> **Written instruction**
Rewrite every line of the records below as a Markdown table with the columns Row and Line, numbering the rows in order and leaving out blank lines.

> **Data records**
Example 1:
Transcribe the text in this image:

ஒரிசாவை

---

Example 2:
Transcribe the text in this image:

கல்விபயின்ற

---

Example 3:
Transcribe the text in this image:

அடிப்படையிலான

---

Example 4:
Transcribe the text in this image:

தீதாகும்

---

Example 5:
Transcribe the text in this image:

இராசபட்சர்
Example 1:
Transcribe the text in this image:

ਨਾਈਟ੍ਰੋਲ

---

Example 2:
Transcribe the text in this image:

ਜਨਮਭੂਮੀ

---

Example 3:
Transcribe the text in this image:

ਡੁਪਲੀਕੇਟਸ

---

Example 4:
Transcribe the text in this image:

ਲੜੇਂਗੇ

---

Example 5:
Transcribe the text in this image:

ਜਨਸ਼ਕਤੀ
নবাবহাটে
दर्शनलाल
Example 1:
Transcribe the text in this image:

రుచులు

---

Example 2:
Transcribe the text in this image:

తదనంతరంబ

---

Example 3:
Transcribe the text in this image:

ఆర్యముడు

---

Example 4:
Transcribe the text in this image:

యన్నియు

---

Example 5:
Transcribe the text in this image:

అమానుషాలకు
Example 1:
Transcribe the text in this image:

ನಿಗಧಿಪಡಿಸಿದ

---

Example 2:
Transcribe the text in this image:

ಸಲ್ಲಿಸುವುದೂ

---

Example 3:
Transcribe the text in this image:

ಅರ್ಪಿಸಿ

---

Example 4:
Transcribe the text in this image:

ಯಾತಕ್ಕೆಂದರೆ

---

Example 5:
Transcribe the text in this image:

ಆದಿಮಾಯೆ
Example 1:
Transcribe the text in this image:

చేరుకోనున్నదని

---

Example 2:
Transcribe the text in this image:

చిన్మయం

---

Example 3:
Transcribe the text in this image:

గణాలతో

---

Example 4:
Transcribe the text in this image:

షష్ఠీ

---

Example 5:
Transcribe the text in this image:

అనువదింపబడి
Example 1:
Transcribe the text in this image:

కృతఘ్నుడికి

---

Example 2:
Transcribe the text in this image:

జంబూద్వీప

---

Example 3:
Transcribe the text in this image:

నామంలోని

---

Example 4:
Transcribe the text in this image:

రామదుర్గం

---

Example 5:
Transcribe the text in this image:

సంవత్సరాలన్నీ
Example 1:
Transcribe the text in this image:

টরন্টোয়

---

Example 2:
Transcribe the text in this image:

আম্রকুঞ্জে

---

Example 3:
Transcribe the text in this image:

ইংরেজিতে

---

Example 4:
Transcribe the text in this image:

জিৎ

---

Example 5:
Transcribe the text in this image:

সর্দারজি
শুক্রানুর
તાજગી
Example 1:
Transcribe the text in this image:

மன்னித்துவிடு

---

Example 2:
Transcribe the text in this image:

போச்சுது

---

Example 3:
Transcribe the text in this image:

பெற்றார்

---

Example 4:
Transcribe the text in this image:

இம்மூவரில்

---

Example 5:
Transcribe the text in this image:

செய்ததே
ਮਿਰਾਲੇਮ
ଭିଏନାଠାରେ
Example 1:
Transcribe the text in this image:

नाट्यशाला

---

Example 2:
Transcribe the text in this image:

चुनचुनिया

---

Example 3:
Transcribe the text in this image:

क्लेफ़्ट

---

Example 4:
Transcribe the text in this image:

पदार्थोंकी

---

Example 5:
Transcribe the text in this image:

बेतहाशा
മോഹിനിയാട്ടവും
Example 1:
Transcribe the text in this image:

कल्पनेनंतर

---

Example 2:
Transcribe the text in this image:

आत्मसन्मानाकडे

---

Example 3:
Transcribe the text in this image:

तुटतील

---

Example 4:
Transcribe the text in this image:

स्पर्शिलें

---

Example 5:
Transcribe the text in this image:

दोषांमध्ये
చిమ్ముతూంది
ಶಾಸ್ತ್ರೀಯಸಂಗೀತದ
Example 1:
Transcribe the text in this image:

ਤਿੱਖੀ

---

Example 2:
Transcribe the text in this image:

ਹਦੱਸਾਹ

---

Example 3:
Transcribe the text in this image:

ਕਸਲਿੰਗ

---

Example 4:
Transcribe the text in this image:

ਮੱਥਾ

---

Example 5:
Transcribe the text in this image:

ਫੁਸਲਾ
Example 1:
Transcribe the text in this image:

> **Task response**
| Row | Line |
|---|---|
| 1 | Example 1: |
| 2 | Transcribe the text in this image: |
| 3 | ஒரிசாவை |
| 4 | --- |
| 5 | Example 2: |
| 6 | Transcribe the text in this image: |
| 7 | கல்விபயின்ற |
| 8 | --- |
| 9 | Example 3: |
| 10 | Transcribe the text in this image: |
| 11 | அடிப்படையிலான |
| 12 | --- |
| 13 | Example 4: |
| 14 | Transcribe the text in this image: |
| 15 | தீதாகும் |
| 16 | --- |
| 17 | Example 5: |
| 18 | Transcribe the text in this image: |
| 19 | இராசபட்சர் |
| 20 | Example 1: |
| 21 | Transcribe the text in this image: |
| 22 | ਨਾਈਟ੍ਰੋਲ |
| 23 | --- |
| 24 | Example 2: |
| 25 | Transcribe the text in this image: |
| 26 | ਜਨਮਭੂਮੀ |
| 27 | --- |
| 28 | Example 3: |
| 29 | Transcribe the text in this image: |
| 30 | ਡੁਪਲੀਕੇਟਸ |
| 31 | --- |
| 32 | Example 4: |
| 33 | Transcribe the text in this image: |
| 34 | ਲੜੇਂਗੇ |
| 35 | --- |
| 36 | Example 5: |
| 37 | Transcribe the text in this image: |
| 38 | ਜਨਸ਼ਕਤੀ |
| 39 | নবাবহাটে |
| 40 | दर्शनलाल |
| 41 | Example 1: |
| 42 | Transcribe the text in this image: |
| 43 | రుచులు |
| 44 | --- |
| 45 | Example 2: |
| 46 | Transcribe the text in this image: |
| 47 | తదనంతరంబ |
| 48 | --- |
| 49 | Example 3: |
| 50 | Transcribe the text in this image: |
| 51 | ఆర్యముడు |
| 52 | --- |
| 53 | Example 4: |
| 54 | Transcribe the text in this image: |
| 55 | యన్నియు |
| 56 | --- |
| 57 | Example 5: |
| 58 | Transcribe the text in this image: |
| 59 | అమానుషాలకు |
| 60 | Example 1: |
| 61 | Transcribe the text in this image: |
| 62 | ನಿಗಧಿಪಡಿಸಿದ |
| 63 | --- |
| 64 | Example 2: |
| 65 | Transcribe the text in this image: |
| 66 | ಸಲ್ಲಿಸುವುದೂ |
| 67 | --- |
| 68 | Example 3: |
| 69 | Transcribe the text in this image: |
| 70 | ಅರ್ಪಿಸಿ |
| 71 | --- |
| 72 | Example 4: |
| 73 | Transcribe the text in this image: |
| 74 | ಯಾತಕ್ಕೆಂದರೆ |
| 75 | --- |
| 76 | Example 5: |
| 77 | Transcribe the text in this image: |
| 78 | ಆದಿಮಾಯೆ |
| 79 | Example 1: |
| 80 | Transcribe the text in this image: |
| 81 | చేరుకోనున్నదని |
| 82 | --- |
| 83 | Example 2: |
| 84 | Transcribe the text in this image: |
| 85 | చిన్మయం |
| 86 | --- |
| 87 | Example 3: |
| 88 | Transcribe the text in this image: |
| 89 | గణాలతో |
| 90 | --- |
| 91 | Example 4: |
| 92 | Transcribe the text in this image: |
| 93 | షష్ఠీ |
| 94 | --- |
| 95 | Example 5: |
| 96 | Transcribe the text in this image: |
| 97 | అనువదింపబడి |
| 98 | Example 1: |
| 99 | Transcribe the text in this image: |
| 100 | కృతఘ్నుడికి |
| 101 | --- |
| 102 | Example 2: |
| 103 | Transcribe the text in this image: |
| 104 | జంబూద్వీప |
| 105 | --- |
| 106 | Example 3: |
| 107 | Transcribe the text in this image: |
| 108 | నామంలోని |
| 109 | --- |
| 110 | Example 4: |
| 111 | Transcribe the text in this image: |
| 112 | రామదుర్గం |
| 113 | --- |
| 114 | Example 5: |
| 115 | Transcribe the text in this image: |
| 116 | సంవత్సరాలన్నీ |
| 117 | Example 1: |
| 118 | Transcribe the text in this image: |
| 119 | টরন্টোয় |
| 120 | --- |
| 121 | Example 2: |
| 122 | Transcribe the text in this image: |
| 123 | আম্রকুঞ্জে |
| 124 | --- |
| 125 | Example 3: |
| 126 | Transcribe the text in this image: |
| 127 | ইংরেজিতে |
| 128 | --- |
| 129 | Example 4: |
| 130 | Transcribe the text in this image: |
| 131 | জিৎ |
| 132 | --- |
| 133 | Example 5: |
| 134 | Transcribe the text in this image: |
| 135 | সর্দারজি |
| 136 | শুক্রানুর |
| 137 | તાજગી |
| 138 | Example 1: |
| 139 | Transcribe the text in this image: |
| 140 | மன்னித்துவிடு |
| 141 | --- |
| 142 | Example 2: |
| 143 | Transcribe the text in this image: |
| 144 | போச்சுது |
| 145 | --- |
| 146 | Example 3: |
| 147 | Transcribe the text in this image: |
| 148 | பெற்றார் |
| 149 | --- |
| 150 | Example 4: |
| 151 | Transcribe the text in this image: |
| 152 | இம்மூவரில் |
| 153 | --- |
| 154 | Example 5: |
| 155 | Transcribe the text in this image: |
| 156 | செய்ததே |
| 157 | ਮਿਰਾਲੇਮ |
| 158 | ଭିଏନାଠାରେ |
| 159 | Example 1: |
| 160 | Transcribe the text in this image: |
| 161 | नाट्यशाला |
| 162 | --- |
| 163 | Example 2: |
| 164 | Transcribe the text in this image: |
| 165 | चुनचुनिया |
| 166 | --- |
| 167 | Example 3: |
| 168 | Transcribe the text in this image: |
| 169 | क्लेफ़्ट |
| 170 | --- |
| 171 | Example 4: |
| 172 | Transcribe the text in this image: |
| 173 | पदार्थोंकी |
| 174 | --- |
| 175 | Example 5: |
| 176 | Transcribe the text in this image: |
| 177 | बेतहाशा |
| 178 | മോഹിനിയാട്ടവും |
| 179 | Example 1: |
| 180 | Transcribe the text in this image: |
| 181 | कल्पनेनंतर |
| 182 | --- |
| 183 | Example 2: |
| 184 | Transcribe the text in this image: |
| 185 | आत्मसन्मानाकडे |
| 186 | --- |
| 187 | Example 3: |
| 188 | Transcribe the text in this image: |
| 189 | तुटतील |
| 190 | --- |
| 191 | Example 4: |
| 192 | Transcribe the text in this image: |
| 193 | स्पर्शिलें |
| 194 | --- |
| 195 | Example 5: |
| 196 | Transcribe the text in this image: |
| 197 | दोषांमध्ये |
| 198 | చిమ్ముతూంది |
| 199 | ಶಾಸ್ತ್ರೀಯಸಂಗೀತದ |
| 200 | Example 1: |
| 201 | Transcribe the text in this image: |
| 202 | ਤਿੱਖੀ |
| 203 | --- |
| 204 | Example 2: |
| 205 | Transcribe the text in this image: |
| 206 | ਹਦੱਸਾਹ |
| 207 | --- |
| 208 | Example 3: |
| 209 | Transcribe the text in this image: |
| 210 | ਕਸਲਿੰਗ |
| 211 | --- |
| 212 | Example 4: |
| 213 | Transcribe the text in this image: |
| 214 | ਮੱਥਾ |
| 215 | --- |
| 216 | Example 5: |
| 217 | Transcribe the text in this image: |
| 218 | ਫੁਸਲਾ |
| 219 | Example 1: |
| 220 | Transcribe the text in this image: |